*Task description*: Please write out the lines of the data exactly, beginning with the first and ending with the line containing "X114600000Y-25000000D01*"; leave the pictures behind.

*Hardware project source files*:
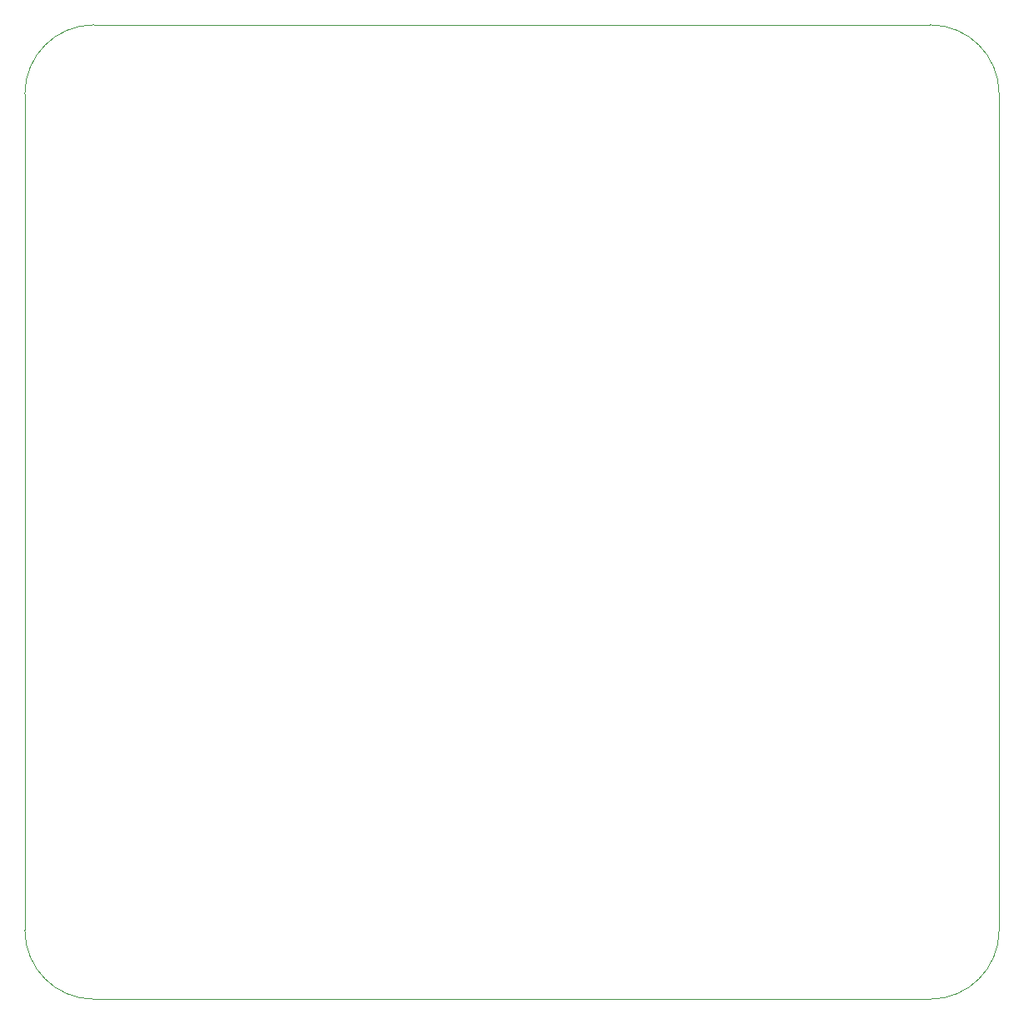
<source format=gm1>
G04 #@! TF.GenerationSoftware,KiCad,Pcbnew,7.0.7+dfsg-1*
G04 #@! TF.CreationDate,2024-09-08T18:38:53+02:00*
G04 #@! TF.ProjectId,evo-cube-pulseboard,65766f2d-6375-4626-952d-70756c736562,rev?*
G04 #@! TF.SameCoordinates,Original*
G04 #@! TF.FileFunction,Profile,NP*
%FSLAX46Y46*%
G04 Gerber Fmt 4.6, Leading zero omitted, Abs format (unit mm)*
G04 Created by KiCad (PCBNEW 7.0.7+dfsg-1) date 2024-09-08 18:38:53*
%MOMM*%
%LPD*%
G01*
G04 APERTURE LIST*
G04 #@! TA.AperFunction,Profile*
%ADD10C,0.100000*%
G04 #@! TD*
G04 APERTURE END LIST*
D10*
X121600000Y-67056000D02*
X121600000Y-117000000D01*
X22600000Y-117000000D02*
X22600000Y-32000000D01*
X29600000Y-25000000D02*
G75*
G03*
X22600000Y-32000000I0J-7000000D01*
G01*
X114600000Y-124000000D02*
G75*
G03*
X121600000Y-117000000I0J7000000D01*
G01*
X29600000Y-25000000D02*
X114600000Y-25000000D01*
X121600000Y-32000000D02*
X121600000Y-67056000D01*
X121600000Y-32000000D02*
G75*
G03*
X114600000Y-25000000I-7000000J0D01*
G01*
X22600000Y-117000000D02*
G75*
G03*
X29600000Y-124000000I7000000J0D01*
G01*
X114600000Y-124000000D02*
X29600000Y-124000000D01*
M02*

</source>
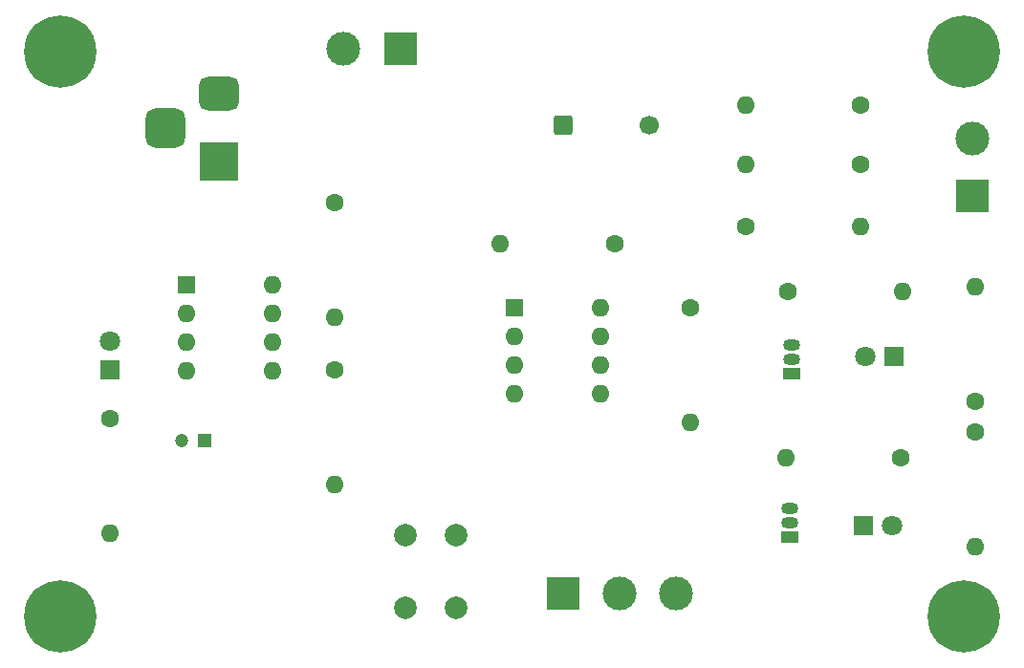
<source format=gbr>
%TF.GenerationSoftware,KiCad,Pcbnew,7.0.7*%
%TF.CreationDate,2024-02-27T23:19:37+01:00*%
%TF.ProjectId,BuzzWireGame,42757a7a-5769-4726-9547-616d652e6b69,v1.0*%
%TF.SameCoordinates,Original*%
%TF.FileFunction,Soldermask,Bot*%
%TF.FilePolarity,Negative*%
%FSLAX46Y46*%
G04 Gerber Fmt 4.6, Leading zero omitted, Abs format (unit mm)*
G04 Created by KiCad (PCBNEW 7.0.7) date 2024-02-27 23:19:37*
%MOMM*%
%LPD*%
G01*
G04 APERTURE LIST*
G04 Aperture macros list*
%AMRoundRect*
0 Rectangle with rounded corners*
0 $1 Rounding radius*
0 $2 $3 $4 $5 $6 $7 $8 $9 X,Y pos of 4 corners*
0 Add a 4 corners polygon primitive as box body*
4,1,4,$2,$3,$4,$5,$6,$7,$8,$9,$2,$3,0*
0 Add four circle primitives for the rounded corners*
1,1,$1+$1,$2,$3*
1,1,$1+$1,$4,$5*
1,1,$1+$1,$6,$7*
1,1,$1+$1,$8,$9*
0 Add four rect primitives between the rounded corners*
20,1,$1+$1,$2,$3,$4,$5,0*
20,1,$1+$1,$4,$5,$6,$7,0*
20,1,$1+$1,$6,$7,$8,$9,0*
20,1,$1+$1,$8,$9,$2,$3,0*%
G04 Aperture macros list end*
%ADD10R,1.200000X1.200000*%
%ADD11C,1.200000*%
%ADD12C,0.800000*%
%ADD13C,6.400000*%
%ADD14C,1.600000*%
%ADD15O,1.600000X1.600000*%
%ADD16R,1.500000X1.050000*%
%ADD17O,1.500000X1.050000*%
%ADD18C,2.000000*%
%ADD19R,1.800000X1.800000*%
%ADD20C,1.800000*%
%ADD21R,3.500000X3.500000*%
%ADD22RoundRect,0.750000X-1.000000X0.750000X-1.000000X-0.750000X1.000000X-0.750000X1.000000X0.750000X0*%
%ADD23RoundRect,0.875000X-0.875000X0.875000X-0.875000X-0.875000X0.875000X-0.875000X0.875000X0.875000X0*%
%ADD24R,1.600000X1.600000*%
%ADD25R,3.000000X3.000000*%
%ADD26C,3.000000*%
%ADD27RoundRect,0.249900X-0.600100X-0.600100X0.600100X-0.600100X0.600100X0.600100X-0.600100X0.600100X0*%
%ADD28C,1.700000*%
G04 APERTURE END LIST*
D10*
%TO.C,C5*%
X117750000Y-99430000D03*
D11*
X115750000Y-99430000D03*
%TD*%
D12*
%TO.C,H1*%
X102600000Y-65000000D03*
X103302944Y-63302944D03*
X103302944Y-66697056D03*
X105000000Y-62600000D03*
D13*
X105000000Y-65000000D03*
D12*
X105000000Y-67400000D03*
X106697056Y-63302944D03*
X106697056Y-66697056D03*
X107400000Y-65000000D03*
%TD*%
D14*
%TO.C,R6*%
X186000000Y-98670000D03*
D15*
X186000000Y-108830000D03*
%TD*%
D16*
%TO.C,Q1*%
X169750000Y-93520000D03*
D17*
X169750000Y-92250000D03*
X169750000Y-90980000D03*
%TD*%
D18*
%TO.C,SW1*%
X135500000Y-114300000D03*
X135500000Y-107800000D03*
X140000000Y-114300000D03*
X140000000Y-107800000D03*
%TD*%
D14*
%TO.C,R12*%
X109360000Y-97510000D03*
D15*
X109360000Y-107670000D03*
%TD*%
D14*
%TO.C,R3*%
X175830000Y-69750000D03*
D15*
X165670000Y-69750000D03*
%TD*%
D19*
%TO.C,D1*%
X176055000Y-107000000D03*
D20*
X178595000Y-107000000D03*
%TD*%
D12*
%TO.C,H2*%
X182600000Y-65000000D03*
X183302944Y-63302944D03*
X183302944Y-66697056D03*
X185000000Y-62600000D03*
D13*
X185000000Y-65000000D03*
D12*
X185000000Y-67400000D03*
X186697056Y-63302944D03*
X186697056Y-66697056D03*
X187400000Y-65000000D03*
%TD*%
D14*
%TO.C,R10*%
X179410000Y-101000000D03*
D15*
X169250000Y-101000000D03*
%TD*%
D14*
%TO.C,R8*%
X129250000Y-78420000D03*
D15*
X129250000Y-88580000D03*
%TD*%
D12*
%TO.C,H3*%
X102600000Y-115000000D03*
X103302944Y-113302944D03*
X103302944Y-116697056D03*
X105000000Y-112600000D03*
D13*
X105000000Y-115000000D03*
D12*
X105000000Y-117400000D03*
X106697056Y-113302944D03*
X106697056Y-116697056D03*
X107400000Y-115000000D03*
%TD*%
D21*
%TO.C,J1*%
X119000000Y-74750000D03*
D22*
X119000000Y-68750000D03*
D23*
X114300000Y-71750000D03*
%TD*%
D24*
%TO.C,U2*%
X116170000Y-85630000D03*
D15*
X116170000Y-88170000D03*
X116170000Y-90710000D03*
X116170000Y-93250000D03*
X123790000Y-93250000D03*
X123790000Y-90710000D03*
X123790000Y-88170000D03*
X123790000Y-85630000D03*
%TD*%
D14*
%TO.C,R1*%
X160750000Y-87670000D03*
D15*
X160750000Y-97830000D03*
%TD*%
D25*
%TO.C,J2*%
X185750000Y-77750000D03*
D26*
X185750000Y-72670000D03*
%TD*%
D27*
%TO.C,LS1*%
X149500000Y-71500000D03*
D28*
X157100000Y-71500000D03*
%TD*%
D14*
%TO.C,R9*%
X169420000Y-86250000D03*
D15*
X179580000Y-86250000D03*
%TD*%
D14*
%TO.C,R5*%
X165670000Y-80500000D03*
D15*
X175830000Y-80500000D03*
%TD*%
D14*
%TO.C,R4*%
X154080000Y-82000000D03*
D15*
X143920000Y-82000000D03*
%TD*%
D19*
%TO.C,D3*%
X178775000Y-92020000D03*
D20*
X176235000Y-92020000D03*
%TD*%
D24*
%TO.C,U1*%
X145200000Y-87700000D03*
D15*
X145200000Y-90240000D03*
X145200000Y-92780000D03*
X145200000Y-95320000D03*
X152820000Y-95320000D03*
X152820000Y-92780000D03*
X152820000Y-90240000D03*
X152820000Y-87700000D03*
%TD*%
D14*
%TO.C,R2*%
X175830000Y-75000000D03*
D15*
X165670000Y-75000000D03*
%TD*%
D14*
%TO.C,R7*%
X186000000Y-96000000D03*
D15*
X186000000Y-85840000D03*
%TD*%
D16*
%TO.C,Q2*%
X169580000Y-108000000D03*
D17*
X169580000Y-106730000D03*
X169580000Y-105460000D03*
%TD*%
D19*
%TO.C,D2*%
X109360000Y-93210000D03*
D20*
X109360000Y-90670000D03*
%TD*%
D25*
%TO.C,BT1*%
X135080000Y-64750000D03*
D26*
X130000000Y-64750000D03*
%TD*%
D12*
%TO.C,H4*%
X182600000Y-115000000D03*
X183302944Y-113302944D03*
X183302944Y-116697056D03*
X185000000Y-112600000D03*
D13*
X185000000Y-115000000D03*
D12*
X185000000Y-117400000D03*
X186697056Y-113302944D03*
X186697056Y-116697056D03*
X187400000Y-115000000D03*
%TD*%
D25*
%TO.C,RV1*%
X149500000Y-113000000D03*
D26*
X154500000Y-113000000D03*
X159500000Y-113000000D03*
%TD*%
D14*
%TO.C,R11*%
X129250000Y-93170000D03*
D15*
X129250000Y-103330000D03*
%TD*%
M02*

</source>
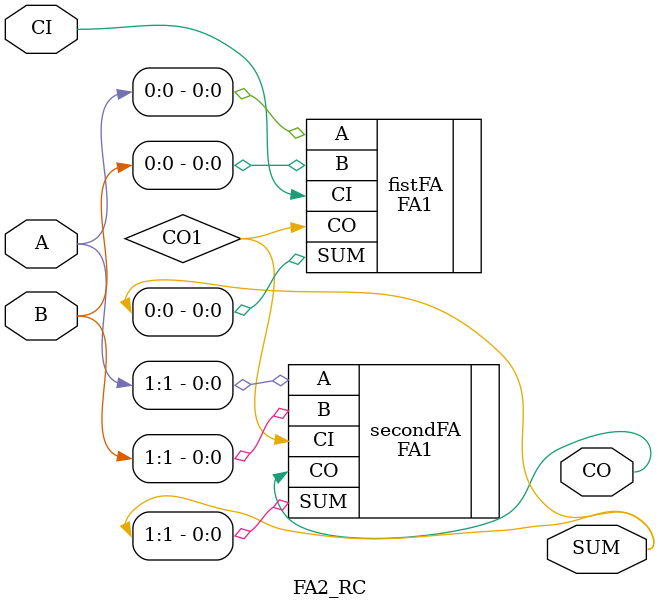
<source format=v>
`timescale 1ns / 1ps


module FA2_RC(
    input [1:0] A,       
    input [1:0] B,       
    input CI,            
    output [1:0] SUM,   
    output CO            
);

    wire CO1; 
    //wire CO_t;
    
    
    
    
    FA1 fistFA (
        .A(A[0]),
        .B(B[0]),
        .CI(CI),
        .SUM(SUM[0]),
        .CO(CO1)
    );

  
    FA1 secondFA (
        .A(A[1]),
        .B(B[1]),
        .CI(CO1),
        .SUM(SUM[1]),
        .CO(CO)
    );
    
    //assign CO = CO_t;
endmodule

</source>
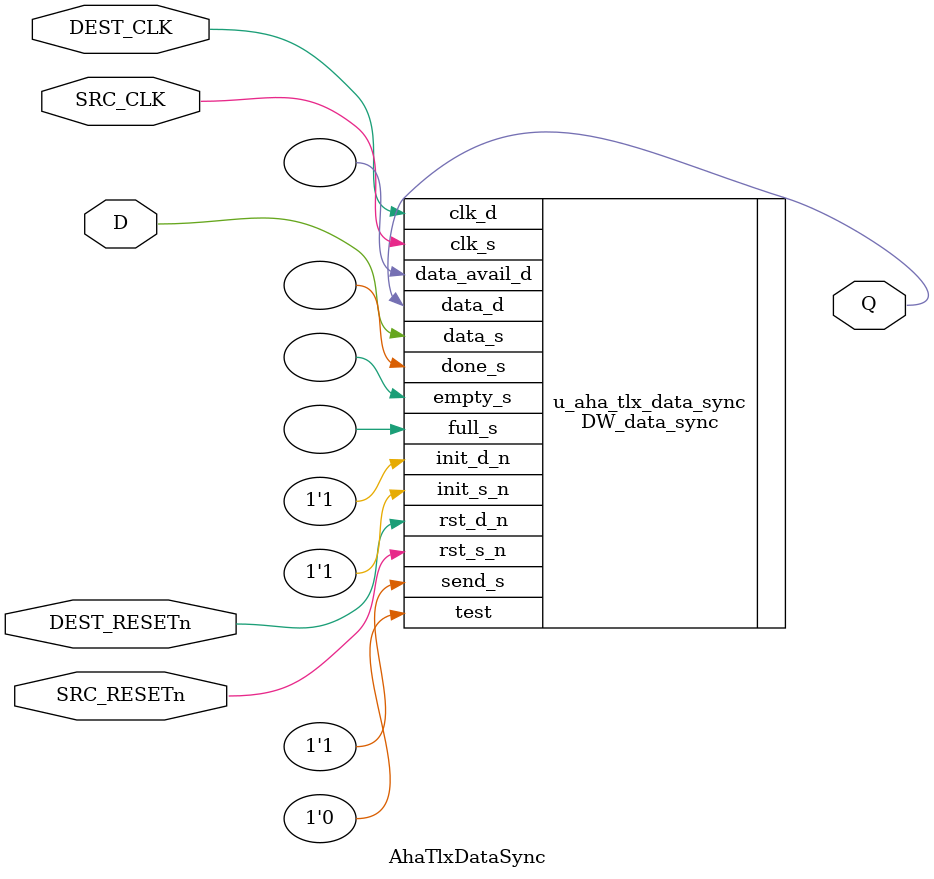
<source format=v>
module AhaTlxDataSync #(
  parameter WIDTH = 1
  )(
  // Inputs
  input   wire              SRC_CLK,
  input   wire              SRC_RESETn,
  input   wire              DEST_CLK,
  input   wire              DEST_RESETn,

  input   wire  [WIDTH-1:0] D,

  // Outputs
  output  wire  [WIDTH-1:0] Q
);

  DW_data_sync #(
    .width          (WIDTH),
    .pend_mode      (1),
    .ack_delay      (1),
    .f_sync_type    (2),
    .r_sync_type    (2),
    .send_mode      (0)
    )
  u_aha_tlx_data_sync (
    .clk_s          (SRC_CLK),
    .rst_s_n        (SRC_RESETn),
    .init_s_n       (1'b1),
    .send_s         (1'b1),
    .data_s         (D),
    .empty_s        (),
    .full_s         (),
    .done_s         (),
    .clk_d          (DEST_CLK),
    .rst_d_n        (DEST_RESETn),
    .init_d_n       (1'b1),
    .data_avail_d   (),
    .data_d         (Q),
    .test           (1'b0)
  );

endmodule

</source>
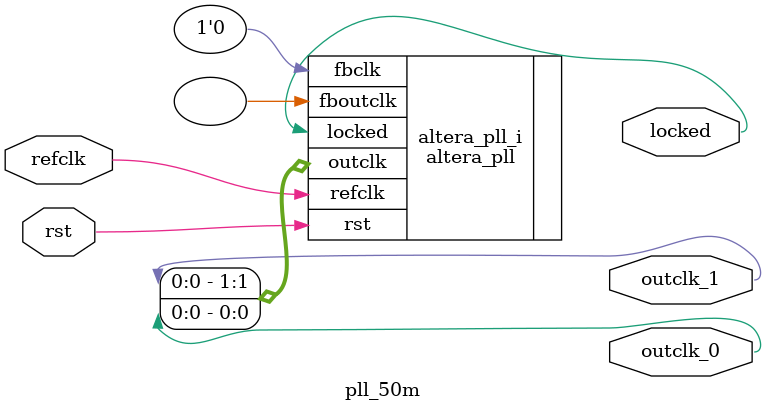
<source format=v>
`timescale 1ns/10ps
module  pll_50m(

    // interface 'refclk'
    input wire refclk,

    // interface 'reset'
    input wire rst,

    // interface 'outclk0'
    output wire outclk_0,

    // interface 'outclk1'
    output wire outclk_1,

    // interface 'locked'
    output wire locked
);

    altera_pll #(
        .fractional_vco_multiplier("false"),
        .reference_clock_frequency("50.0 MHz"),
        .operation_mode("direct"),
        .number_of_clocks(2),
        .output_clock_frequency0("100.000000 MHz"),
        .phase_shift0("0 ps"),
        .duty_cycle0(50),
        .output_clock_frequency1("25.000000 MHz"),
        .phase_shift1("0 ps"),
        .duty_cycle1(50),
        .output_clock_frequency2("0 MHz"),
        .phase_shift2("0 ps"),
        .duty_cycle2(50),
        .output_clock_frequency3("0 MHz"),
        .phase_shift3("0 ps"),
        .duty_cycle3(50),
        .output_clock_frequency4("0 MHz"),
        .phase_shift4("0 ps"),
        .duty_cycle4(50),
        .output_clock_frequency5("0 MHz"),
        .phase_shift5("0 ps"),
        .duty_cycle5(50),
        .output_clock_frequency6("0 MHz"),
        .phase_shift6("0 ps"),
        .duty_cycle6(50),
        .output_clock_frequency7("0 MHz"),
        .phase_shift7("0 ps"),
        .duty_cycle7(50),
        .output_clock_frequency8("0 MHz"),
        .phase_shift8("0 ps"),
        .duty_cycle8(50),
        .output_clock_frequency9("0 MHz"),
        .phase_shift9("0 ps"),
        .duty_cycle9(50),
        .output_clock_frequency10("0 MHz"),
        .phase_shift10("0 ps"),
        .duty_cycle10(50),
        .output_clock_frequency11("0 MHz"),
        .phase_shift11("0 ps"),
        .duty_cycle11(50),
        .output_clock_frequency12("0 MHz"),
        .phase_shift12("0 ps"),
        .duty_cycle12(50),
        .output_clock_frequency13("0 MHz"),
        .phase_shift13("0 ps"),
        .duty_cycle13(50),
        .output_clock_frequency14("0 MHz"),
        .phase_shift14("0 ps"),
        .duty_cycle14(50),
        .output_clock_frequency15("0 MHz"),
        .phase_shift15("0 ps"),
        .duty_cycle15(50),
        .output_clock_frequency16("0 MHz"),
        .phase_shift16("0 ps"),
        .duty_cycle16(50),
        .output_clock_frequency17("0 MHz"),
        .phase_shift17("0 ps"),
        .duty_cycle17(50),
        .pll_type("General"),
        .pll_subtype("General")
    ) altera_pll_i (
        .rst    (rst),
        .outclk ({outclk_1, outclk_0}),
        .locked (locked),
        .fboutclk   ( ),
        .fbclk  (1'b0),
        .refclk (refclk)
    );
endmodule

</source>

*Solution to this problem*:
<source format=gm1>
G04 #@! TF.GenerationSoftware,KiCad,Pcbnew,7.0.7+dfsg-1*
G04 #@! TF.CreationDate,2024-09-08T18:38:53+02:00*
G04 #@! TF.ProjectId,evo-cube-pulseboard,65766f2d-6375-4626-952d-70756c736562,rev?*
G04 #@! TF.SameCoordinates,Original*
G04 #@! TF.FileFunction,Profile,NP*
%FSLAX46Y46*%
G04 Gerber Fmt 4.6, Leading zero omitted, Abs format (unit mm)*
G04 Created by KiCad (PCBNEW 7.0.7+dfsg-1) date 2024-09-08 18:38:53*
%MOMM*%
%LPD*%
G01*
G04 APERTURE LIST*
G04 #@! TA.AperFunction,Profile*
%ADD10C,0.100000*%
G04 #@! TD*
G04 APERTURE END LIST*
D10*
X121600000Y-67056000D02*
X121600000Y-117000000D01*
X22600000Y-117000000D02*
X22600000Y-32000000D01*
X29600000Y-25000000D02*
G75*
G03*
X22600000Y-32000000I0J-7000000D01*
G01*
X114600000Y-124000000D02*
G75*
G03*
X121600000Y-117000000I0J7000000D01*
G01*
X29600000Y-25000000D02*
X114600000Y-25000000D01*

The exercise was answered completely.